城市的夜空被远处的霓虹灯挑染,乖张的紫红。何亚宁靠着围栏,将烟凑到唇边,把自己的魂魄交给尼古丁。
向杰掀开锅盖,热腾腾的紫米粥泛着甜香。他深吸了一口气,关了火,准备做厚蛋烧。
清晨的直播间比较冷清。夜猫子们喜欢深夜自我折磨,看看美食报复自己报复社会,但到了这个时候,一个两个基本都熬不住了,纷纷睡去。
“哥哥最近起得好早。”偶尔有粉丝的留言,“好像厨房不一样了啊。”
“嗯,”向杰潦草地应着,“今天早餐是紫米粥,厚蛋烧和小菜。”
“是怎么坚持做到每天早起做饭的?”
向杰看到了那个问题,却不知道怎么回答。过了一会儿,他小心地用筷子将已经成型的蛋皮卷起来,“我已经习惯了……而且,吃到早餐的人,应该会开心吧。”
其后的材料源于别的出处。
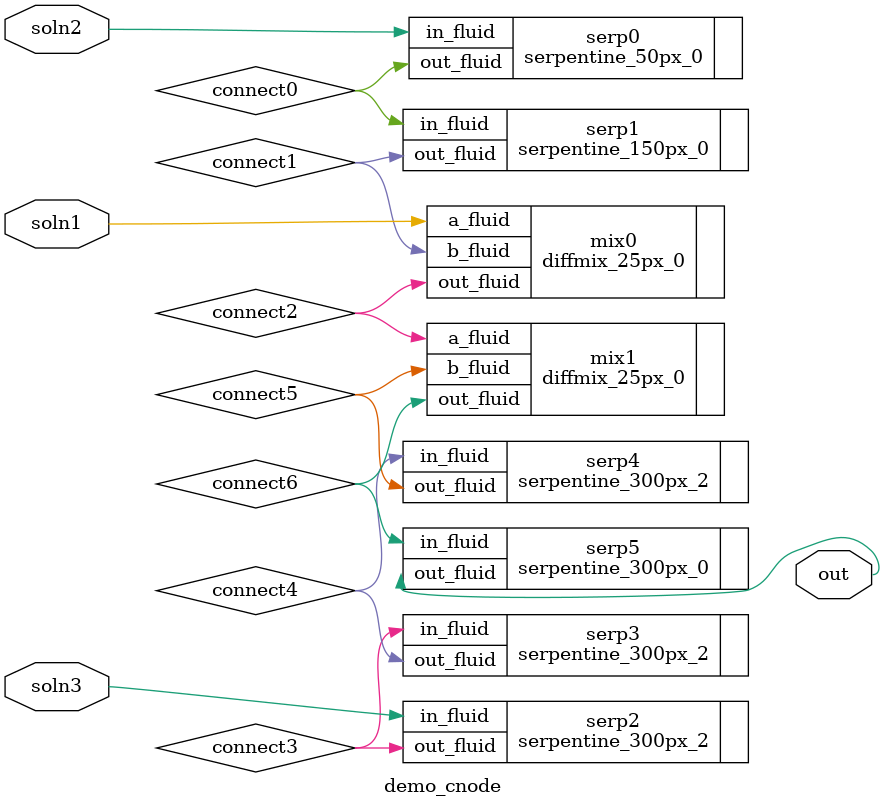
<source format=v>
module demo_cnode (
    soln1,
    soln2,
    soln3,
    out
);

input   soln1, soln2, soln3;
output  out;


wire    connect0,  connect1,  connect2,  connect3,  connect4,  connect5,  connect6;


// Specification
serpentine_50px_0   serp0   (.in_fluid(soln2), .out_fluid(connect0));
serpentine_150px_0  serp1   (.in_fluid(connect0), .out_fluid(connect1));

diffmix_25px_0      mix0    (.a_fluid(soln1), .b_fluid(connect1), .out_fluid(connect2));

serpentine_300px_2  serp2   (.in_fluid(soln3), .out_fluid(connect3));
serpentine_300px_2  serp3   (.in_fluid(connect3), .out_fluid(connect4));
serpentine_300px_2  serp4   (.in_fluid(connect4), .out_fluid(connect5));

diffmix_25px_0      mix1    (.a_fluid(connect2), .b_fluid(connect5), .out_fluid(connect6));

serpentine_300px_0  serp5  (.in_fluid(connect6), .out_fluid(out));


endmodule

</source>
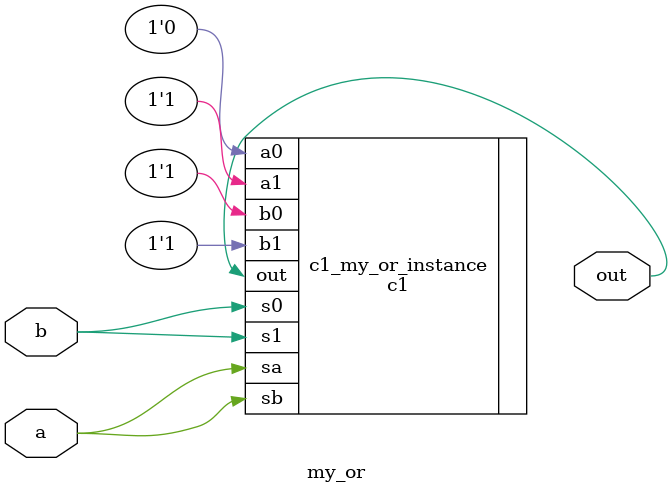
<source format=v>
module my_or (
    input a, b,
    output out
);
    c1 c1_my_or_instance(.a0(1'b0), .a1(1'b1), .sa(a), .b0(1'b1), .b1(1'b1), .sb(a), .s0(b), .s1(b), .out(out));
    
endmodule
</source>
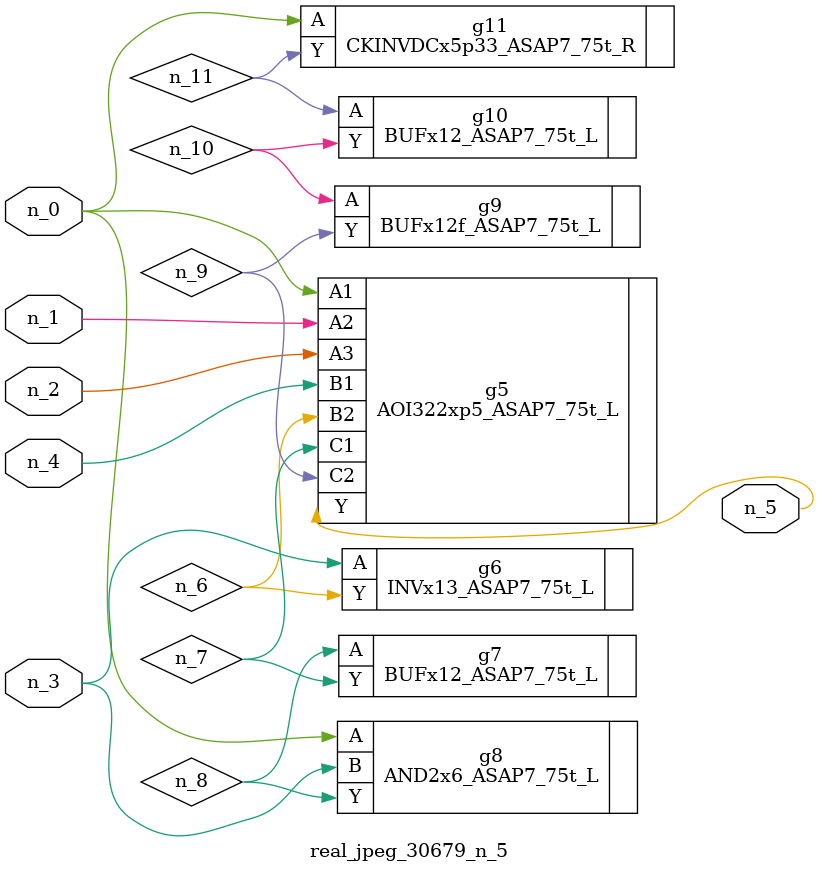
<source format=v>
module real_jpeg_30679_n_5 (n_4, n_0, n_1, n_2, n_3, n_5);

input n_4;
input n_0;
input n_1;
input n_2;
input n_3;

output n_5;

wire n_8;
wire n_11;
wire n_6;
wire n_7;
wire n_10;
wire n_9;

AOI322xp5_ASAP7_75t_L g5 ( 
.A1(n_0),
.A2(n_1),
.A3(n_2),
.B1(n_4),
.B2(n_6),
.C1(n_7),
.C2(n_9),
.Y(n_5)
);

AND2x6_ASAP7_75t_L g8 ( 
.A(n_0),
.B(n_3),
.Y(n_8)
);

CKINVDCx5p33_ASAP7_75t_R g11 ( 
.A(n_0),
.Y(n_11)
);

INVx13_ASAP7_75t_L g6 ( 
.A(n_3),
.Y(n_6)
);

BUFx12_ASAP7_75t_L g7 ( 
.A(n_8),
.Y(n_7)
);

BUFx12f_ASAP7_75t_L g9 ( 
.A(n_10),
.Y(n_9)
);

BUFx12_ASAP7_75t_L g10 ( 
.A(n_11),
.Y(n_10)
);


endmodule
</source>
和连鸣约定了时间,向杰会提前给连鸣打电话,不用等接通,然后再把餐盒放在门口,连鸣自然会来取。
--搞得跟黑社会接头似的。
很麻烦,但是向杰乐意。
他几乎是求着让连鸣答应让他再做几顿饭,这点让连鸣很不能理解。向杰吱唔了半天,只说了一句,“我欠他的。”
连鸣愣了一愣,沉默良久,便松了口。
向杰站在那扇紧闭的房门前,把餐盒放在旁边的鞋柜上。这扇门背后,是他曾经有过,今后也不会再有的生活。